# EXERCISE REQUIREMENTS:
Copy out each line of the records below word for word, keeping every line break where it falls.

# RECORDS FOR THIS TASK:

####

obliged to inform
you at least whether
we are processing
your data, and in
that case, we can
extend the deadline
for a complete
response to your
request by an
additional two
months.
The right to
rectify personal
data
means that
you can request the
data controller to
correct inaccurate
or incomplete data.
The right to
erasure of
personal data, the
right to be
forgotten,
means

####

# EXERCISE RESPONSE:
obliged to inform
you at least whether
we are processing
your data, and in
that case, we can
extend the deadline
for a complete
response to your
request by an
additional two
months.
The right to
rectify personal
data
means that
you can request the
data controller to
correct inaccurate
or incomplete data.
The right to
erasure of
personal data, the
right to be
forgotten,
means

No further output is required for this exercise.